Back to your question, in the PR you suggested using https://docs.iterative.ai/PyDrive2/oauth/#authentication-with-a-service-account. This leads to a function called login_with_service_account, which I can't find in the library implementation. As I mentioned above, I tried to implement it by myself (copy-paste), but the GCP environment couldn't find the "client_json_file_path": "service-secrets.json",
Okay, I see. This duplicates this https://github.com/iterative/PyDrive2/issues/187 and https://github.com/iterative/PyDrive2/issues/179 ?
@lappazos @junp Do you know what is the mechanism behind the default service account? Is there a file in some location, ENV variable, etc? Is it the same as GoogleCredentials.get_application_default()?
Back to your question, in the PR you suggested using https://docs.iterative.ai/PyDrive2/oauth/#authentication-with-a-service-account. This leads to a function called login_with_service_account, which I can't find in the library implementation.
Could you give a link and / or more context?
Okay, I see. This duplicates this #187 and #179 ?
Yes, exactly
@lappazos @junp Do you know what is the mechanism behind the default service account? Is there a file in some location, ENV variable, etc? Is it the same as
GoogleCredentials.get_application_default()?
Unfortunately, I don't know what is the mechanism
Back to your question, in the PR you suggested using https://docs.iterative.ai/PyDrive2/oauth/#authentication-with-a-service-account. This leads to a function called login_with_service_account, which I can't find in the library implementation.

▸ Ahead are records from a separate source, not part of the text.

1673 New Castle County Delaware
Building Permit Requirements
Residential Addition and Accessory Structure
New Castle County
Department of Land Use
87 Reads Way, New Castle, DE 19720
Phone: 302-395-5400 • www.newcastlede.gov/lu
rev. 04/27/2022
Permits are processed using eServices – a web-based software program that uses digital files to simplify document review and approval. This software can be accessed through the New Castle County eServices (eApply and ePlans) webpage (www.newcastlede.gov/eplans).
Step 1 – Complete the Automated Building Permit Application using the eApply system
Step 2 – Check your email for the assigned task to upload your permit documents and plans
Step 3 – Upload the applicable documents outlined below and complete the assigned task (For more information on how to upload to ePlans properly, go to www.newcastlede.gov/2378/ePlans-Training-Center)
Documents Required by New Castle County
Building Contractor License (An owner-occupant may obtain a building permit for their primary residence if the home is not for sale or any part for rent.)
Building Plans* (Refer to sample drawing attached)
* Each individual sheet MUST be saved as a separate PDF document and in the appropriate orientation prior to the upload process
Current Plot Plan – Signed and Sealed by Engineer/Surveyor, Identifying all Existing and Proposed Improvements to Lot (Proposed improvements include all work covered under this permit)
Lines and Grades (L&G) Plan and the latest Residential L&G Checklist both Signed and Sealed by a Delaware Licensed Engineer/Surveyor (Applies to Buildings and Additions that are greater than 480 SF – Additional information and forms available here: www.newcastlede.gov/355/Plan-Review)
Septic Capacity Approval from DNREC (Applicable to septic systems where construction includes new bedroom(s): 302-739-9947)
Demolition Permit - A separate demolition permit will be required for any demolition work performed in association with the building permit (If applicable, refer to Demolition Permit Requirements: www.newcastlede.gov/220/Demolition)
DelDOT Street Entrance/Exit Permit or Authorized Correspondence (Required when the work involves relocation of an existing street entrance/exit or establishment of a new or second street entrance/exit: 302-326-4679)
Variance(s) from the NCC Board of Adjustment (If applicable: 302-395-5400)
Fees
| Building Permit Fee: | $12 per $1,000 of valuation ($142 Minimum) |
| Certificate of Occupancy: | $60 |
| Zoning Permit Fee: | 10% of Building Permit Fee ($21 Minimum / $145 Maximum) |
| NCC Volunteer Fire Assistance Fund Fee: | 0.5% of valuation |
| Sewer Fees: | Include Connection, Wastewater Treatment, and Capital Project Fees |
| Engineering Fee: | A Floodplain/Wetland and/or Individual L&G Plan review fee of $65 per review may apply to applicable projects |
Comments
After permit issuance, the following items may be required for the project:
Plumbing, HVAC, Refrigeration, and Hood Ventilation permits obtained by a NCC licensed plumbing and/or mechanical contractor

Could you give a link and / or more context?
I'm not sure what you mean - you gave me the link to that function. it is nowhere to be found in the library, only in the documentation and didn't work when I implemented it by copying it to my python file since the file path wasn't correct.

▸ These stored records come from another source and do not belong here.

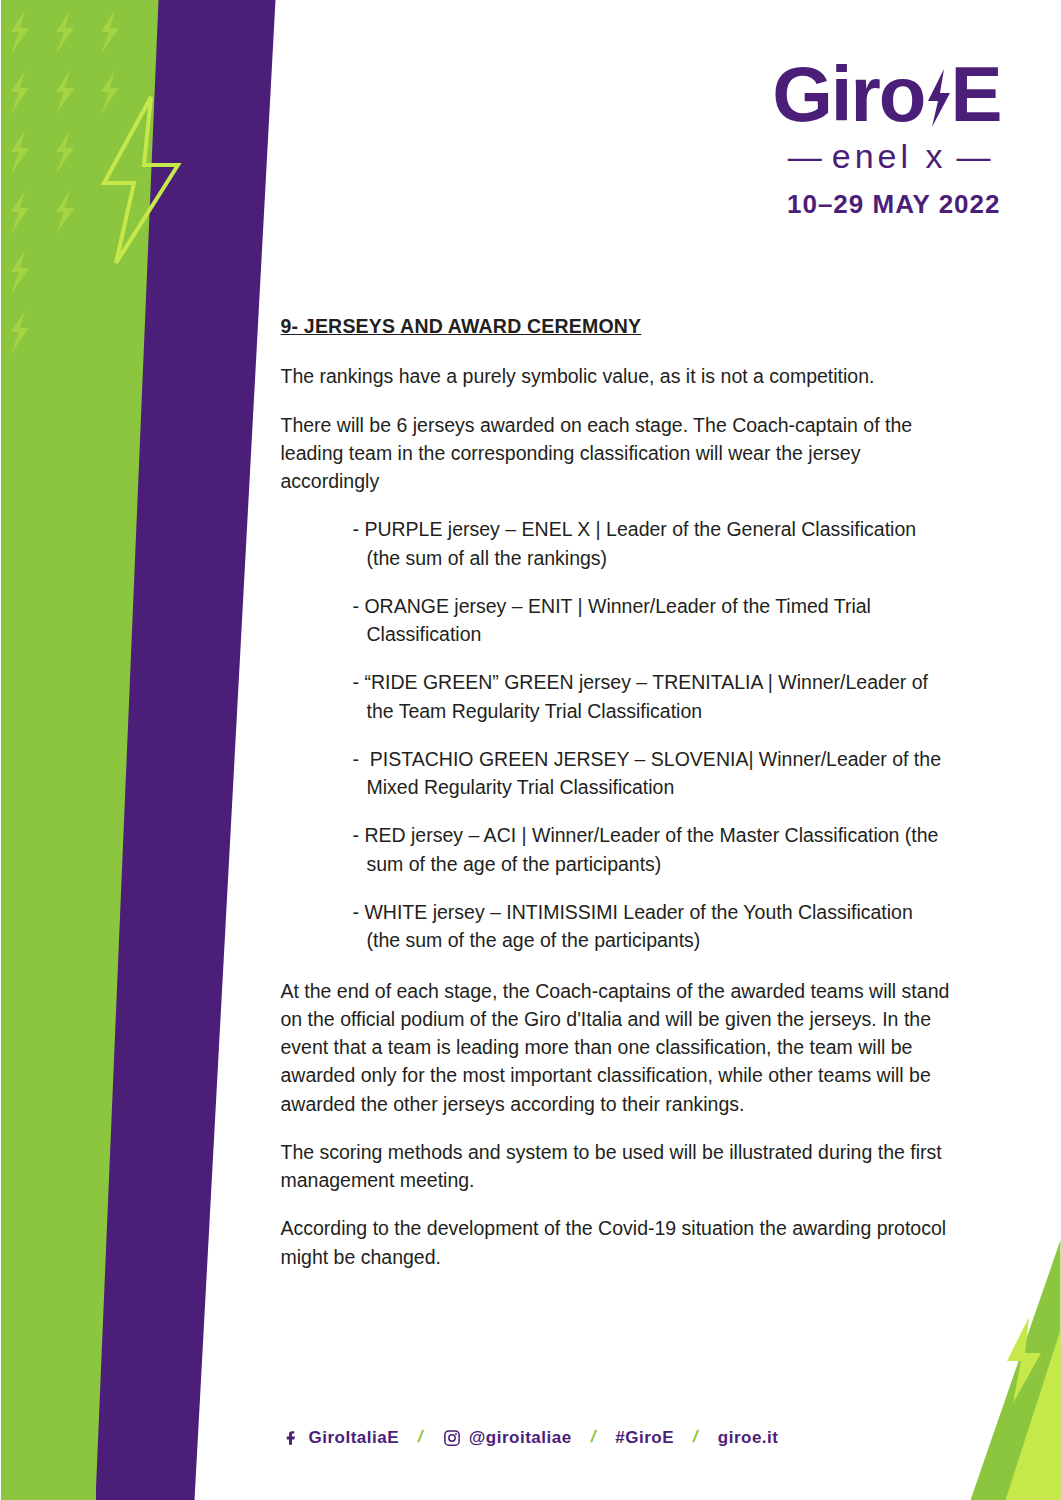GiroE
—enel x—
10–29 MAY 2022
9- JERSEYS AND AWARD CEREMONY
The rankings have a purely symbolic value, as it is not a competition.
There will be 6 jerseys awarded on each stage. The Coach-captain of the leading team in the corresponding classification will wear the jersey accordingly
- PURPLE jersey – ENEL X | Leader of the General Classification (the sum of all the rankings)
- ORANGE jersey – ENIT | Winner/Leader of the Timed Trial Classification
- “RIDE GREEN” GREEN jersey – TRENITALIA | Winner/Leader of the Team Regularity Trial Classification
- PISTACHIO GREEN JERSEY – SLOVENIA| Winner/Leader of the Mixed Regularity Trial Classification
- RED jersey – ACI | Winner/Leader of the Master Classification (the sum of the age of the participants)
- WHITE jersey – INTIMISSIMI Leader of the Youth Classification (the sum of the age of the participants)
At the end of each stage, the Coach-captains of the awarded teams will stand on the official podium of the Giro d'Italia and will be given the jerseys. In the event that a team is leading more than one classification, the team will be awarded only for the most important classification, while other teams will be awarded the other jerseys according to their rankings.
The scoring methods and system to be used will be illustrated during the first management meeting.
According to the development of the Covid-19 situation the awarding protocol might be changed.
GiroItaliaE / @giroitaliae / #GiroE / giroe.it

I'm not sure what you mean - you gave me the link to that function. it is nowhere to be found in the library, only in the documentation and didn't work when I implemented it by copying it to my python file since the file path wasn't correct.
okay, got it. Yes, for that workflow to work you need a file, or an ENV var, or something with the service account credentials. I would try to google and see how the default credentials are implemented - is a service account or not, are those saved in some file or not. Depending on that we either could modify the code a bit (I can help), or we'll need to wait for the PR to lend, or may be we'll have some way to fix the current implementation a bit to incorporate that flow.